We discovered this last night, on the Fourth of July, when night fell and our happy dinner party of three families and some bonus kids took to the street to light fireworks (which are legal now in parts of AZ). No one else on the block lit up. A family a few doors down came outside to watch us and their small children squealed with delight. The man and woman across the street came out too, almost immediately, but were less than passionate patriots.

Little Bug, ever the good host, greeted them with a warm, “Happy Fourth of July!”

They responded with a terse, “Are there any adults there?”

The Better Half answered their question, moonlight gently reflecting off his wine glass.

Don’t they that 80% of communication is nonverbal? Even in the dark, their displeasure was clear. They abruptly turned and re-entered their home, which was shut up and dark as if its owners where away on a voyage around the world. No hello back to us. No introduction, this being the first exchange between our families. No interest in community.

It’s possible they felt uncomfortable around such revelry. They were vastly out numbered by kids, adults and wine glasses (don’t worry- safety first, they were plastic). Perhaps we’ve misread the the cues in the neighborhood -abundance of German autos, lack of greetings or visible signs of human presence- and mistakenly assumed that the new hood was similar in personally to the old one. Perhaps we’ll defy the odds and get a second chance to make a first impression. Perhaps we’ll need to demonstrate our skills with toilet paper and landscaping.

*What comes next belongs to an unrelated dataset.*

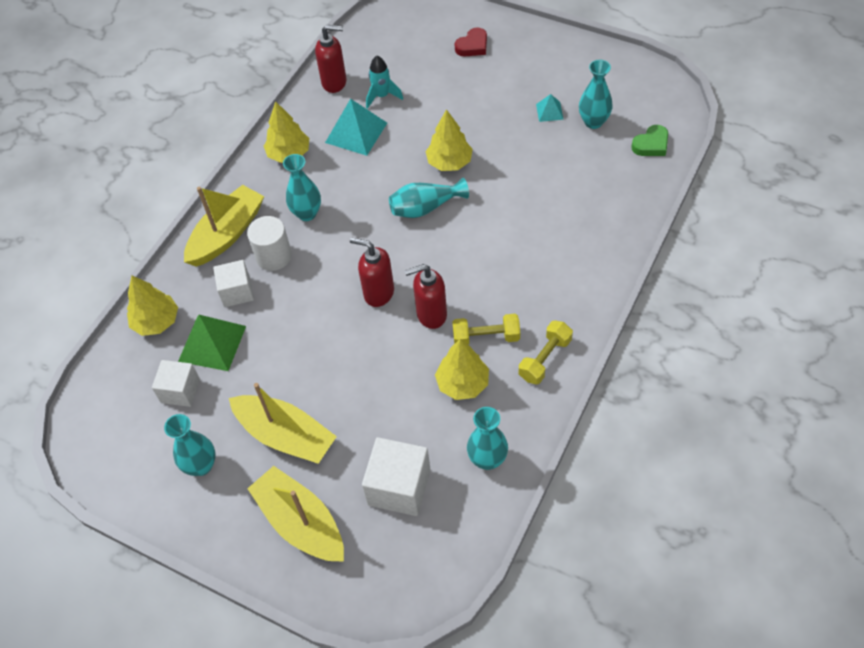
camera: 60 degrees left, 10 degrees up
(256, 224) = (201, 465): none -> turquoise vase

Change is inevitable, change is good and change brings opportunity. Settling into change can take some time. We spent 14 years in the old house and in that time built lovely relationships with some, but not all, of our neighbors. So I’m committed to give it some time, to be patient and hope for the best.

Hell, if I can survive moving all our junk here, moving heaven and earth should be a breeze!

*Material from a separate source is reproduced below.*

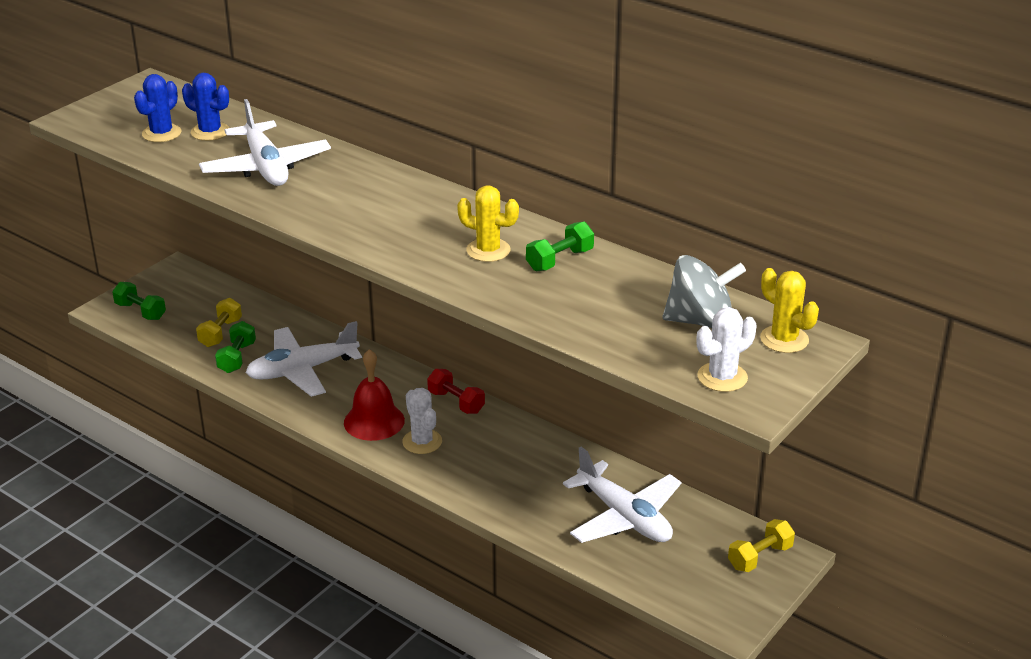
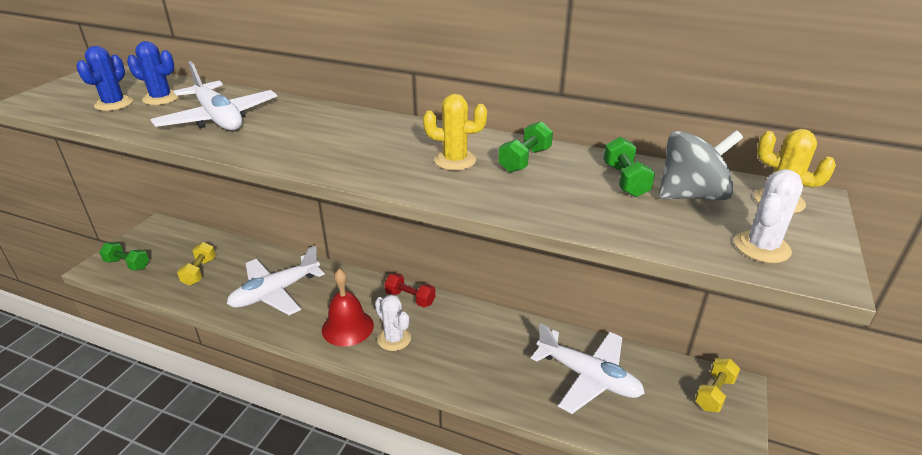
camera: 15 degrees left, 0 degrees up
(237, 357) = (217, 290): green dumbbell -> green dumbbell (625, 180)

I’m not in Kansas anymore (or iWeb)

Written By: Dawn - May• 10•12

I imagine that by the end of the year I’ll feel like a pro in Word Press, but right now I feel a little like Dorothy in the Land of Oz as I adjust to blogging in a whole new format.

To be honest with you, I thought change was behind me for a while after starting a new job and sending Big Boy off to college last August. This spring brought more changes in the form of a new opportunity- I’ll be coaching freshmen football at work (more on that later), a new house and a new website.

I am not one of those people who is easily adaptable by nature. My day job in a high school library and my dream of a writing career have both forced me to accept that change is unavoidable and you have to recalibrate your expectations accordingly.

The rise of digital publishing and the demise of brick and mortar bookstores have forced me to look at a writing career far different from the one I imagined while typing away on my grandparents’ old Smith Corona typewriter.

The thing I’m realizing is I can’t avoid change and I can’t control when it comes, but I can control my reaction to it.